(Consegne dell'esercizio):
a) Quali attività svolte dalle imprese del settore nomina il testo sui costi di gestione dei rifiuti? Elencale tutte.
b) Prosegui il testo sui costi di gestione dei rifiuti a partire dal punto in cui si interrompe.

(Testo di studio):
Gestire i rifiuti in Italia costa di più. Nel 2025 l’indice dei costi di gestione del settore registra un aumento dell'1,7% rispetto all'anno precedente, confermando il progressivo incremento delle spese sostenute dalle imprese che si occupano di raccolta, trattamento, smaltimento e recupero dei materiali. È quanto emerge dall’aggiornamento pubblicato dall’Istat, che ha contestualmente rivisto la base di calcolo degli indici, ora riferita al 2021.
L'indicatore misura l'evoluzione dei costi di produzione delle aziende del comparto e tiene conto di tre principali componenti: l'acquisto di beni e servizi, il costo del personale e l'utilizzo del capitale. Non si tratta quindi di un indice delle tariffe pagate dai cittadini, ma di uno strumento che fotografa quanto costa alle imprese svolgere le attività di gestione dei rifiuti. A trainare l’aumento del 2025 sono soprattutto gli acquisti di beni e servizi, cresciuti del 2%, seguiti dal costo del personale (+1,8%), mentre l'utilizzo del capitale registra una variazione contenuta (+0,1%).

(Voci elencate):
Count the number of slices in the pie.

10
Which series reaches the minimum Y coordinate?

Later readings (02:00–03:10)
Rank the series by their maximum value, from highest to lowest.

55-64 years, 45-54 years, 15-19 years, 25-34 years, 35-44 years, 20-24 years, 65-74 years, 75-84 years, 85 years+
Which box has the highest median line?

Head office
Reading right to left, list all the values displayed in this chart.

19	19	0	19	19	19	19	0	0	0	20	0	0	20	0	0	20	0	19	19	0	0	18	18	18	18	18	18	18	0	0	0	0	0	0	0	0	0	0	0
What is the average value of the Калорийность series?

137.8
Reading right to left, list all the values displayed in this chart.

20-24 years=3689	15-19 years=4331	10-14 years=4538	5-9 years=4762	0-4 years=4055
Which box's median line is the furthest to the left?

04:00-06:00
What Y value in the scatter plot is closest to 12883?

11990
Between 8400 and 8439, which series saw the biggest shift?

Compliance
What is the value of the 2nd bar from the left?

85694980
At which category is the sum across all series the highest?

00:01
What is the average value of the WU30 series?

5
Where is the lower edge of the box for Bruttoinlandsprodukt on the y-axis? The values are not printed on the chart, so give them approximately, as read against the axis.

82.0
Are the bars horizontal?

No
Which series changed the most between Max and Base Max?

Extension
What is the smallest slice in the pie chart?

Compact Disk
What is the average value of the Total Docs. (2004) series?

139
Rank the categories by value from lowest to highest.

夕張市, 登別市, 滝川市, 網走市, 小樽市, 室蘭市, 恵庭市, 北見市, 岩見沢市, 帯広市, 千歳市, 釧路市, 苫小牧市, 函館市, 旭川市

(Soluzioni):
a) Raccolta, trattamento, smaltimento e recupero dei materiali.

b)
L'incremento interessa entrambi i principali comparti della filiera. Le attività di raccolta, trattamento e smaltimento dei rifiuti registrano un aumento dei costi dell'1,9%, mentre il settore del recupero dei materiali segna un incremento dell'1,4%. L'Istat evidenzia inoltre di aver aggiornato la metodologia di calcolo, adottando il 2021 come nuovo anno base per rendere gli indici più rappresentativi dell'attuale struttura dei costi. La revisione ha interessato anche i dati relativi al periodo 2022-2024. In particolare, per il 2022 l'aumento dei costi è stato rivisto significativamente al rialzo, soprattutto per effetto del maggiore peso attribuito ai consumi di energia elettrica, che durante la crisi energetica avevano registrato una forte impennata.